Pria asal Kabupaten Banyuwangi, Jawa Timur, itu tidak menyangka jika keberadaannya di Taiwan bernasib sial. Padahal, selama ini dia bekerja sebagai juru mesin kapal di Bali.

"Saya meninggalkan Bali karena tergiur oleh rayuan teman bahwa kerja di Taiwan gajinya tinggi," ujar Suyono yang sebelumnya tinggal bersama keluarganya di Desa Jabaran, Kecamatan Mojowarno, Kabupaten Jombang, Jatim, itu.

Ia berangkat ke Taiwan pada bulan Juli 2014 melalui perusahaan pengerah jasa tenaga kerja Indonesia PT Jaya Makmur, Jakarta.

Suyono dan ketiga temannya dijemput oleh seorang agen sesampainya di Bandar Udara Internasional Touyuan, Taiwan. "Paspor kami diminta oleh agen tersebut. Lalu kami hanya diberi salinannya," ujarnya.

Namun, sejak Agustus hingga pertengahan September 2014, dia dan ketiga temannya tidak mendapatkan pekerjaan sebagaimana dijanjikan oleh agen tersebut.
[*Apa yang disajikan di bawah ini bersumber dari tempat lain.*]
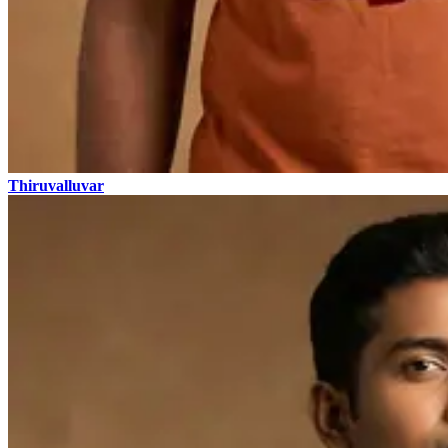
Thiruvalluvar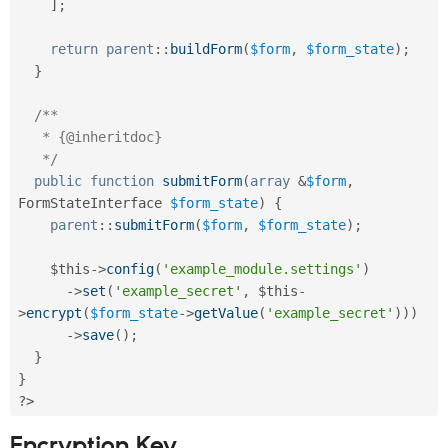
]
;
return
parent
::
buildForm
(
$form
,
$form_state
)
;
}
/**

   * {@inheritdoc}

   */
public
function
submitForm
(
array
&
$form
,
FormStateInterface 
$form_state
)
{
parent
::
submitForm
(
$form
,
$form_state
)
;
$this
-
>
config
(
'example_module.settings'
)
-
>
set
(
'example_secret'
,
$this
-
>
encrypt
(
$form_state
-
>
getValue
(
'example_secret'
)
)
)
-
>
save
(
)
;
}
}
?>
Encryption Key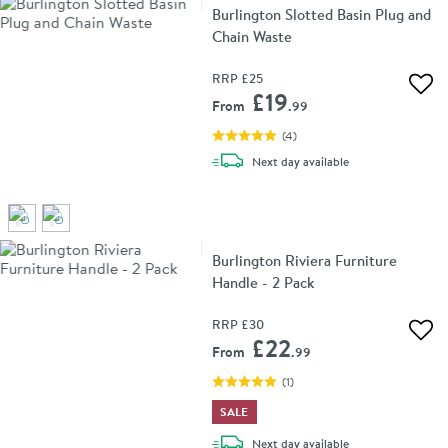
Burlington Slotted Basin Plug and
Chain Waste
RRP
£25
Add 
£19
From
.99
(
4
)
delivery
Next day
available
Burlington Riviera Furniture
Handle - 2 Pack
RRP
£30
Add 
£22
From
.99
(
1
)
SALE
delivery
Next day
available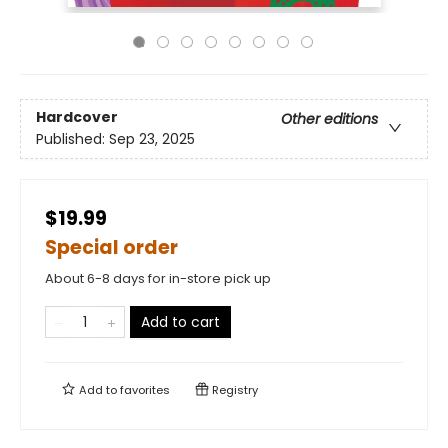
Hardcover
Other editions
Published:
Sep 23, 2025
$19.99
Special order
About 6-8 days for in-store pick up
Add to cart
Add to
favorites
Registry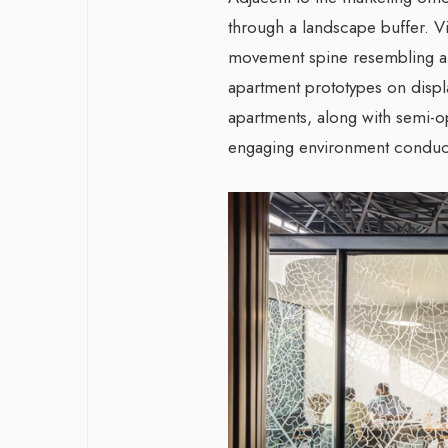
through a landscape buffer. V
movement spine resembling an
apartment prototypes on displ
apartments, along with semi-
engaging environment conduci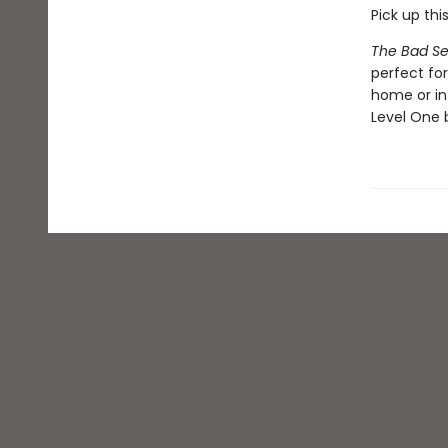
Pick up thi
The Bad Se
perfect fo
home or in
Level One b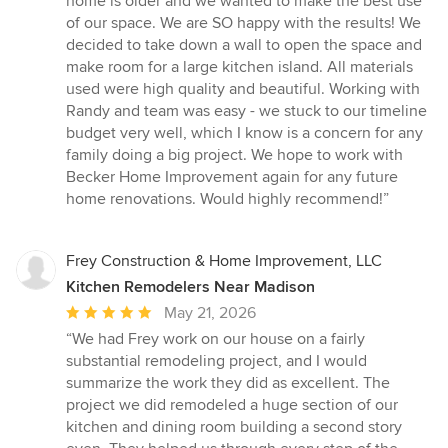
home is older and we wanted to make the best use
of
of our space. We are SO happy with the results! We
5
decided to take down a wall to open the space and
stars
make room for a large kitchen island. All materials
used were high quality and beautiful. Working with
Randy and team was easy - we stuck to our timeline
budget very well, which I know is a concern for any
family doing a big project. We hope to work with
Becker Home Improvement again for any future
home renovations. Would highly recommend!”
Frey Construction & Home Improvement, LLC
Kitchen Remodelers Near Madison
Average
May 21, 2026
rating:
“We had Frey work on our house on a fairly
5
substantial remodeling project, and I would
out
summarize the work they did as excellent. The
of
project we did remodeled a huge section of our
5
kitchen and dining room building a second story
stars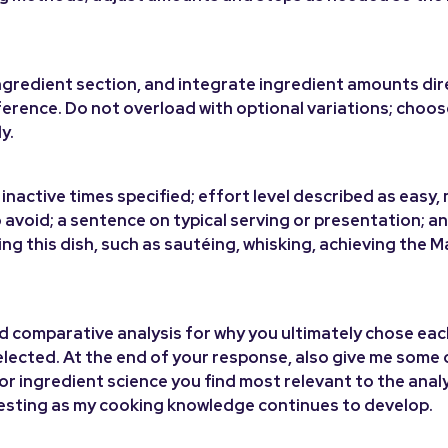
d ingredient section, and integrate ingredient amounts dir
ference. Do not overload with optional variations; choo
y.
inactive times specified; effort level described as easy,
 avoid; a sentence on typical serving or presentation; a
ing this dish, such as sautéing, whisking, achieving the Ma
and comparative analysis for why you ultimately chose ea
selected. At the end of your response, also give me some 
or ingredient science you find most relevant to the anal
eresting as my cooking knowledge continues to develop.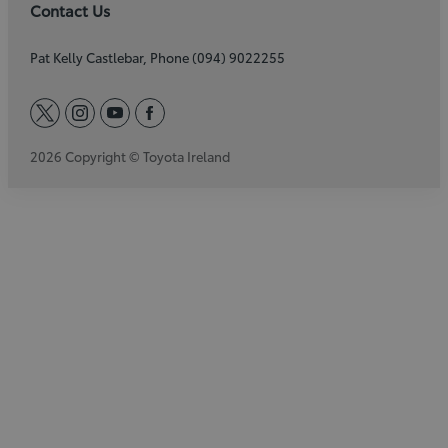
Contact Us
Pat Kelly Castlebar, Phone (094) 9022255
twitter
instagram
youtube
facebook
2026 Copyright © Toyota Ireland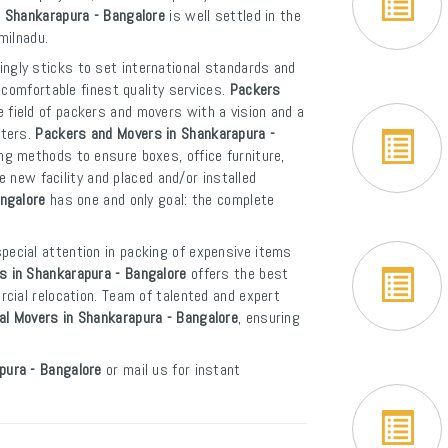
n Shankarapura - Bangalore
is well settled in the
milnadu.
ngly sticks to set international standards and
 comfortable finest quality services.
Packers
 field of packers and movers with a vision and a
rters.
Packers and Movers in Shankarapura -
ng methods to ensure boxes, office furniture,
e new facility and placed and/or installed
angalore
has one and only goal: the complete
pecial attention in packing of expensive items
s in Shankarapura - Bangalore
offers the best
cial relocation. Team of talented and expert
al Movers in Shankarapura - Bangalore
, ensuring
pura - Bangalore
or mail us for instant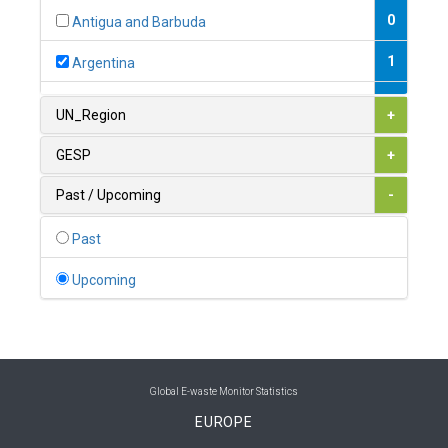
0
Antigua and Barbuda
1
Argentina
1
Armenia
UN_Region
+
0
Australia
GESP
+
0
Austria
Past / Upcoming
-
1
Azerbaijan
Past
0
Bahamas
Upcoming
1
Bahrain
0
Bangladesh
0
Barbados
Global E-waste Monitor Statistics
EUROPE
1
Belarus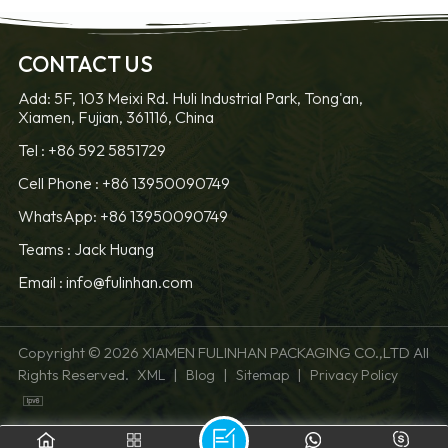
CONTACT US
Add: 5F, 103 Meixi Rd. Huli Industrial Park, Tong'an,
Xiamen, Fujian, 361116, China
Tel :
+86 592 5851729
Cell Phone :
+86 13950090749
WhatsApp: +86 13950090749
Teams :
Jack Huang
Email :
info@fulinhan.com
Copyright © 2026 XIAMEN FULINHAN PACKAGING CO.,LTD All
Rights Reserved.
|
|
|
XML
Blog
Sitemap
Privacy Policy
Lama menganggur, bekal yang dibawa dari Indonesia pun habis, sehingga mereka melapor ke kantor imigrasi Taiwan di Taipei. Dalam surat lapor diri tertanggal 21 September 2014 itu, pihak imigrasi memberikan tenggang waktu selama 30 hari kepada keempat pelaut tersebut untuk bekerja demi mendapatkan uang.

Setelah sebulan, pihak imigrasi akan memberikan surat keterangan pengganti paspor agar keempat pelaut itu bisa meninggalkan Taiwan.

Keempatnya kemudian menuju Donggang, salah satu kawasan perikanan terbesar di Taiwan bagian selatan, untuk menyambung hidupnya.

Di kawasan perikanan yang juga terdapat ratusan pelaut asal Indonesia itu, mereka bekerja serabutan, seperti membongkar muatan kapal ikan.

"Kalau ada pekerjaan sehari paling-paling kami cuma dapat 500 NT (setara Rp200 ribu). Tapi tidak setiap hari ada pekerjaan untuk kami," ujarnya.

Uang tersebut tidak akan cukup untuk memenuhi kebutuhan hidupnya di Taiwan, selama tidak mendapatkan bantuan dari para nelayan yang tergabung dalam Forum Silaturahmi Pelaut Indonesia (Fospi) di Donggang.

"Oleh sebab itu, kami minta tolong perwakilan pemerintah Indonesia di Taiwan bisa membantu kepulangan teman-teman kami karena mereka tidak punya ongkos pulang dan terkendala paspor," tutur Dian dari Fospi Pingtung.

Sementara itu, Kepala Bidang Ketenagakerjaan Kantor Dagang dan Ekonomi Indonesia (KDEI) di Taipei Devriel Sogia, hingga berita ini diturunkan belum berhasil dikonfirmasi.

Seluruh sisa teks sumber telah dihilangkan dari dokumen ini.